COLLECTED DATA
★ ★ ★ ★ ★ ★ ★

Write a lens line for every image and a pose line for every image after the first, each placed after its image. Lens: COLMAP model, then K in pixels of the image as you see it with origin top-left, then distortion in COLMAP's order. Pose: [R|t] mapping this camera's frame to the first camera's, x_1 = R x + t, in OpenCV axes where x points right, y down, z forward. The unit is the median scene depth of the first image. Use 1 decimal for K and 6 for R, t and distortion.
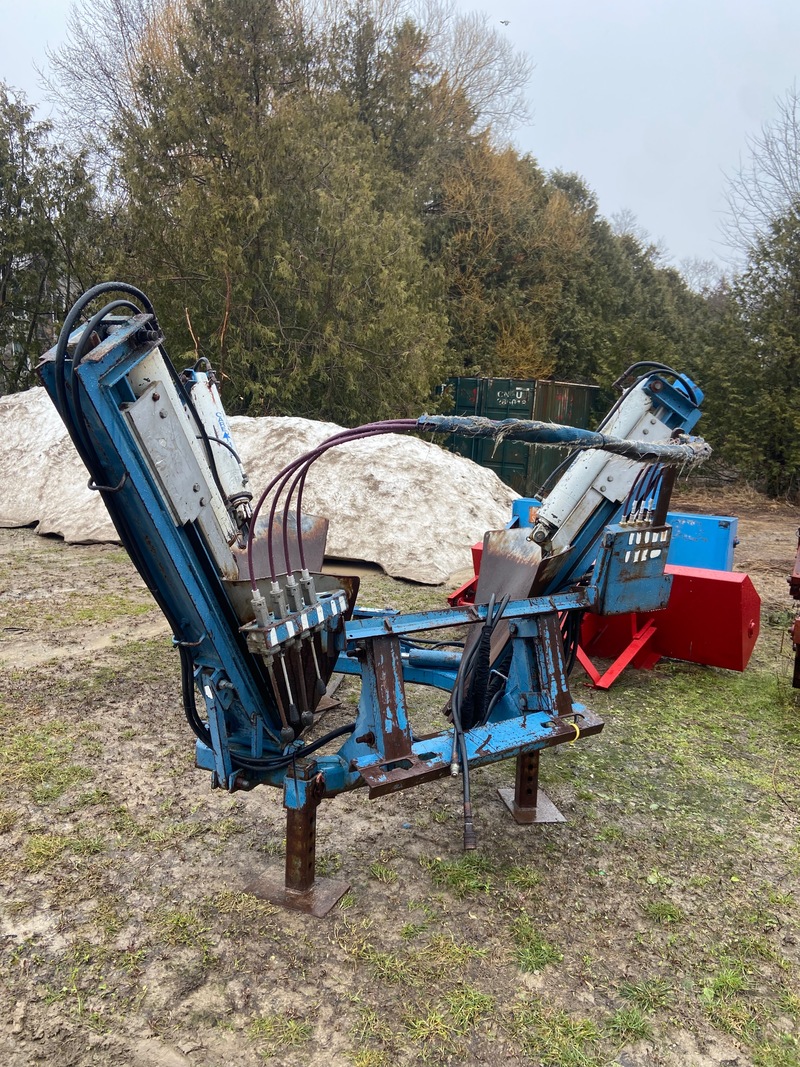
lens RADIAL K [[806.1, 0, 393.9], [0, 806.1, 538.6], [0, 0, 1]] dist [0.088414, -0.085553]
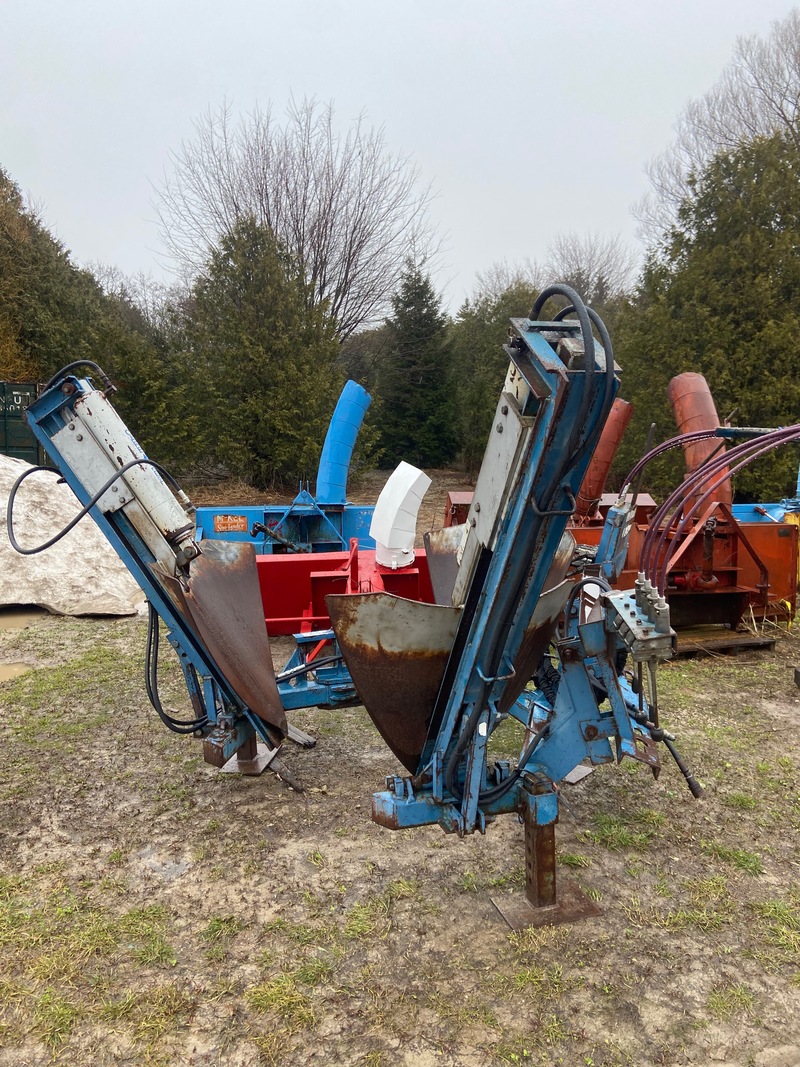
lens RADIAL K [[806.1, 0, 407.1], [0, 806.1, 533.5], [0, 0, 1]] dist [0.088414, -0.085553]
pose [[0.758804, -0.125031, 0.639206, -0.647556], [0.131333, 0.990615, 0.037862, -0.057846], [-0.637941, 0.055219, 0.768103, 0.256100]]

★ ★ ★ ★ ★ ★ ★

PROBLEM TO SOLVE
Every line of the data above should be returned exactly, with the pictures removed.

TASK ANSWER
Write a lens line for every image and a pose line for every image after the first, each placed after its image. Lens: COLMAP model, then K in pixels of the image as you see it with origin top-left, then distortion in COLMAP's order. Pose: [R|t] mapping this camera's frame to the first camera's, x_1 = R x + t, in OpenCV axes where x points right, y down, z forward. The unit is the median scene depth of the first image. Use 1 decimal for K and 6 for R, t and distortion.
lens RADIAL K [[806.1, 0, 393.9], [0, 806.1, 538.6], [0, 0, 1]] dist [0.088414, -0.085553]
lens RADIAL K [[806.1, 0, 407.1], [0, 806.1, 533.5], [0, 0, 1]] dist [0.088414, -0.085553]
pose [[0.758804, -0.125031, 0.639206, -0.647556], [0.131333, 0.990615, 0.037862, -0.057846], [-0.637941, 0.055219, 0.768103, 0.256100]]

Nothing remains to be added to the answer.